I have been facing problems with getting my GPU running for quite some time now. Previously, everything was working well, but I suspect an update broke something.
I am on the 525.147.05 drivers installed from the debian repositories using the nvidia-driver package. First, when I ran the nvidia-smi command, it used to say No devices find, and I used to get the failed to allocate NvKmsKapi in the dmesg logs. Along with the RmInitAdapter thing.
Recently however, I get the following
NVIDIA-SMI has failed because it couldn’t communicate with the NVIDIA driver. Make sure that the latest NVIDIA driver is installed and running
Looking the the status of nvidia-persistenced, it says
Failed to query NVIDIA devices. Please ensure that the NVIDIA device files (/dev/nvidia*) exist, and that user 115 has read and write permis…

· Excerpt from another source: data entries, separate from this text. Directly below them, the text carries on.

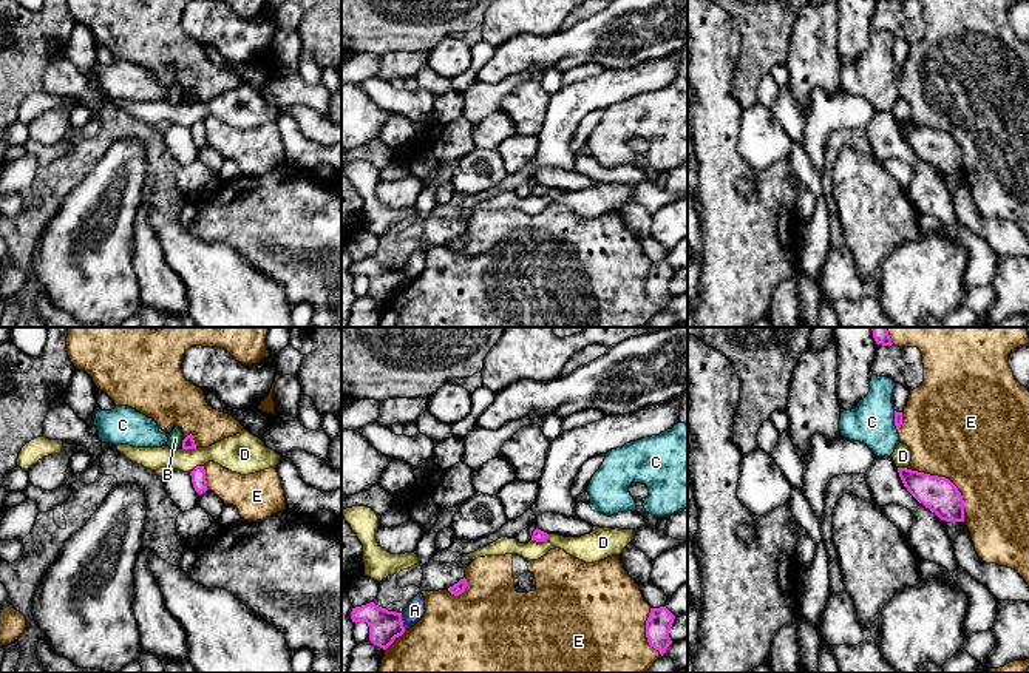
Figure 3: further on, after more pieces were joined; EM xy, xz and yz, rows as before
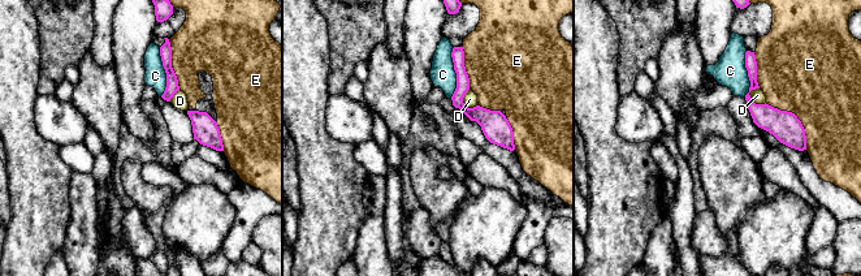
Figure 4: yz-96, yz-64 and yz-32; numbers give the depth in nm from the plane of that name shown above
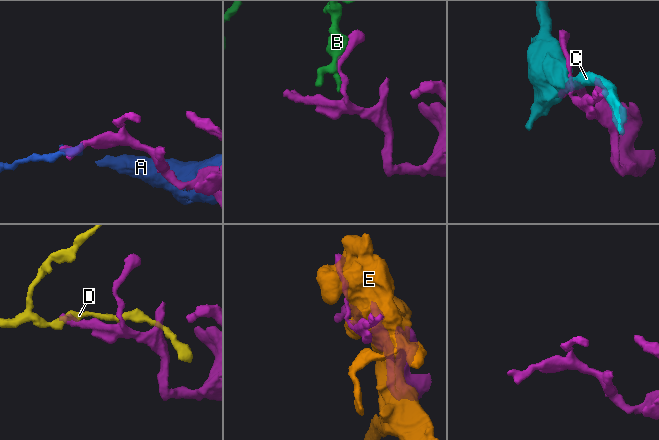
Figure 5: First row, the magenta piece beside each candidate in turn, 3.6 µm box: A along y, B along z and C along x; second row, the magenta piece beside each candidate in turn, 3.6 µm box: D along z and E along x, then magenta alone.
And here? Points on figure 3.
{"A": {"touch": {"in": "xz", "px": [402, 277]}, "decision": "different neuron"}, "B": {"touch": {"in": "xy", "px": [183, 98]}, "decision": "different neuron"}, "C": {"touch": {"in": "yz", "px": [895, 74]}, "boundary": {"in": "yz", "px": [[893, 65], [896, 84]]}, "decision": "different neuron"}, "D": {"touch": {"in": "xz", "px": [539, 195]}, "boundary": {"in": "xz", "px": [[549, 189], [543, 195], [532, 195]]}, "decision": "different neuron"}, "E": {"touch": {"in": "yz", "px": [947, 133]}, "decision": "different neuron"}, "same_neuron": []}

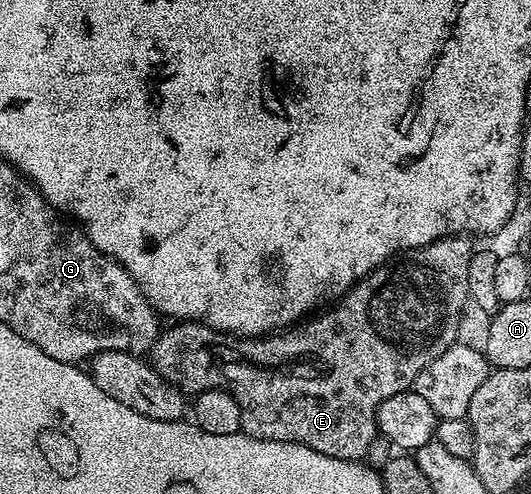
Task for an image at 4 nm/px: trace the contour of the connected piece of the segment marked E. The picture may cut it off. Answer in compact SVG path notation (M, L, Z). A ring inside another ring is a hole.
M449 235L439 237L434 243L424 245L420 249L410 249L406 253L401 253L395 259L379 265L373 273L368 273L357 281L343 297L331 306L333 309L329 313L324 313L321 317L313 316L295 327L285 327L263 337L237 337L234 333L219 333L217 329L212 328L211 324L205 323L203 320L181 320L179 323L169 324L172 326L169 329L167 326L152 345L150 364L185 395L195 395L207 389L224 389L230 395L234 395L234 399L238 399L238 407L242 407L242 432L246 437L263 441L289 441L310 447L322 455L330 455L334 459L363 462L367 458L364 456L372 449L372 440L377 440L378 437L376 428L378 407L382 407L382 403L386 403L386 399L390 399L390 395L409 392L415 386L420 372L431 361L438 359L438 355L442 355L442 351L457 344L456 332L460 329L460 316L463 315L464 308L469 308L470 305L466 278L474 252L472 241L473 238L468 235Z

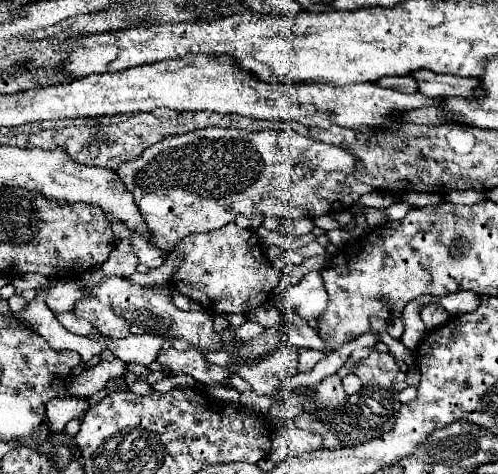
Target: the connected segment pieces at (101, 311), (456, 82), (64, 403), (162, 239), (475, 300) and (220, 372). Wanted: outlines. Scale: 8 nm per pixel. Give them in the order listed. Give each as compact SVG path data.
M109 278L105 282L101 282L99 286L95 288L89 288L89 292L93 294L93 298L85 298L81 302L75 304L73 312L79 316L79 318L85 318L89 320L101 334L105 336L113 336L113 338L127 338L132 335L143 334L149 332L149 334L159 334L159 336L165 336L165 338L183 338L187 342L191 342L195 348L199 348L203 354L209 352L209 350L219 350L223 346L219 346L219 334L213 332L213 318L209 312L205 310L186 312L179 310L173 302L171 302L171 292L157 292L153 288L145 288L145 286L135 286L131 282L127 282L125 278Z
M425 68L411 72L415 82L419 84L419 92L429 98L441 98L441 96L469 96L473 92L473 84L477 84L477 78L469 80L463 76L449 76L449 74L435 74Z
M65 396L49 400L45 408L49 432L61 432L69 420L85 416L89 408L91 408L91 398L83 396Z
M207 126L149 146L137 160L121 164L117 176L135 196L135 204L147 224L153 244L169 252L181 236L219 230L221 226L233 222L239 214L315 218L327 212L349 210L359 196L373 192L371 186L353 178L355 168L355 156L351 156L351 152L315 142L309 136L301 136L291 130L249 132L241 128Z
M459 292L459 294L445 296L445 298L423 296L423 302L429 302L429 300L441 300L441 304L445 306L445 310L451 316L459 316L459 314L465 314L465 312L473 312L481 304L481 296L477 296L473 292Z
M175 348L161 350L155 362L165 366L171 374L187 374L193 376L197 382L205 384L215 384L215 382L225 384L225 380L229 378L225 366L209 364L199 350L185 350L185 352L179 352Z

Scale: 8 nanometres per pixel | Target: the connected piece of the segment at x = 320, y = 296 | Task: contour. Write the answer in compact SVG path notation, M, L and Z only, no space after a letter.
M321 270L309 272L299 284L291 286L285 296L285 302L289 304L293 312L301 314L305 320L319 318L321 312L325 312L329 304L329 296L325 294Z

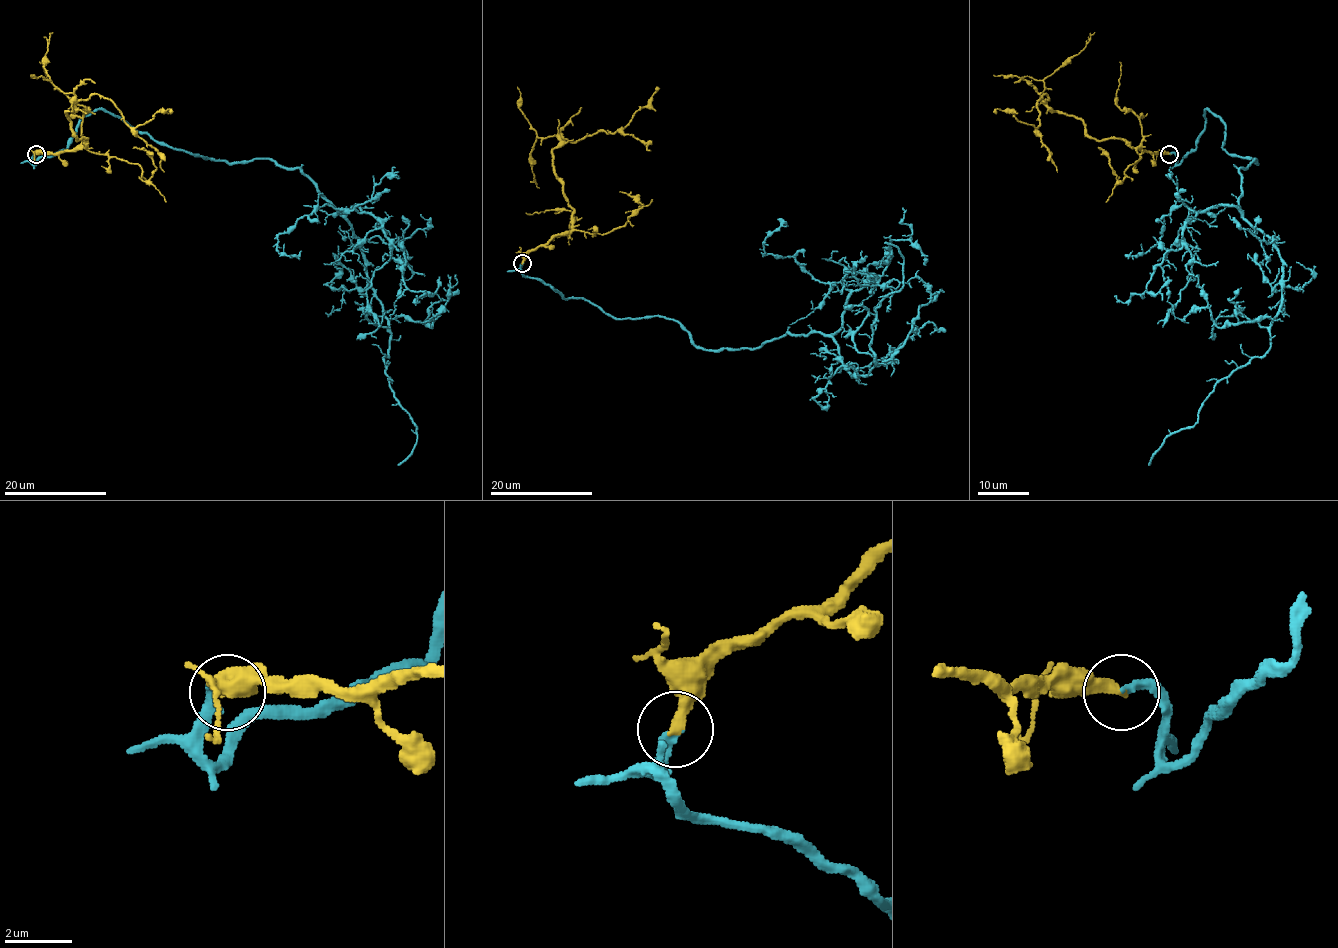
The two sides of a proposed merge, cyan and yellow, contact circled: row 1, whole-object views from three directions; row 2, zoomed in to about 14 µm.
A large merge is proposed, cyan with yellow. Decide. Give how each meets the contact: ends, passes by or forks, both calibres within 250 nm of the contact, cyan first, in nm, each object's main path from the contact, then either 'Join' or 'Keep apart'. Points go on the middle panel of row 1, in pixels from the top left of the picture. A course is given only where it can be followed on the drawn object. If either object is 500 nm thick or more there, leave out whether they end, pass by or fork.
At the ring cyan ends. At the ring yellow ends. Thickness 280 nm (cyan) against 360 nm. Course of cyan: (523, 263), (564, 298), (673, 319), (706, 349), (827, 334), (866, 375), (876, 308), (903, 285), (884, 243). Course of yellow: (523, 263), (532, 250), (571, 229), (573, 213), (553, 169), (552, 150), (561, 140), (620, 130), (659, 87). Join

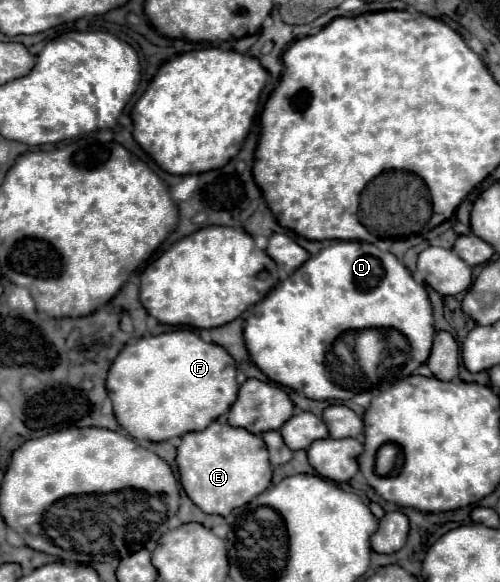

Checking /dev, it indeed doesn’t have those files.
I have tried older drivers, tried 535 from the backports repository, tried doing a clean reinstall of 525 drivers itself, all to no avail.
I am coming to this forum as sort of my last hope, since no one who has been kind enough to help me so far has been able to pinpoint what’s going on.
It seems that the NVIDIA module is not loaded. which makes me suspect that it didn’t build. Have you checked for the presence of the module(s) under: /lib/modules/$YOUR_KERNEL_VERSION/updates/dkms ?
If they’re not there, the most common cause is that your kernel headers are not installed.
I have disabled secure boot, which has changed the error I am now getting.
When running nvidia-smi, it says No devices found.
Running sudo dmesg | grep -i nvidia shows the following
Sorry, I totally forgot to update this thread!
So over the last week I installed windows, and then found out that my GPU might really be dead. Opening up Device Manager, it shows that the Nvidia GPU did not start because of some errors it reported. Neither did reinstalling the latest Nvidia drivers from their Nvidia’s website help.
The exact code reported was code 43, with error code shown as 0000002B. Not sure if those numbers mean much to anyone here, but yeah, that’s what I found.
Tried running nvflash, it’s complaining about no EEPROM being found or supported. Do I need the nouveua module installed and loaded during this process?